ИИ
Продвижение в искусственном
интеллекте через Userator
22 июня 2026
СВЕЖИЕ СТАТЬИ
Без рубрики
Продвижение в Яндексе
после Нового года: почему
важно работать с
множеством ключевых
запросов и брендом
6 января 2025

--

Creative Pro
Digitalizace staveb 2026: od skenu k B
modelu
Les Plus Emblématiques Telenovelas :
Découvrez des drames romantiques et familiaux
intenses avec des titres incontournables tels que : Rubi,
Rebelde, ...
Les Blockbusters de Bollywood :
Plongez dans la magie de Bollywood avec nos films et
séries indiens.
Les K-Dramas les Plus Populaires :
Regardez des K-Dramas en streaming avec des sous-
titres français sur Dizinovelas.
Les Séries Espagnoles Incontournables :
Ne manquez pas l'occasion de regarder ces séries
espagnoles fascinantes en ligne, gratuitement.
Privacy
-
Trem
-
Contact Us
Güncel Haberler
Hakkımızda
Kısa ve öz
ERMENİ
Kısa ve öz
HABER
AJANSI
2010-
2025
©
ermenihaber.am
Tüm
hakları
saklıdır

** Twoje zadanie **
Wskaż wszystkie wiersze powyższych wpisów, w których występuje słowo „avec”, i przepisz je w całości.

** Odpowiedź do ćwiczenia **
intenses avec des titres incontournables tels que : Rubi,
Plongez dans la magie de Bollywood avec nos films et
Regardez des K-Dramas en streaming avec des sous-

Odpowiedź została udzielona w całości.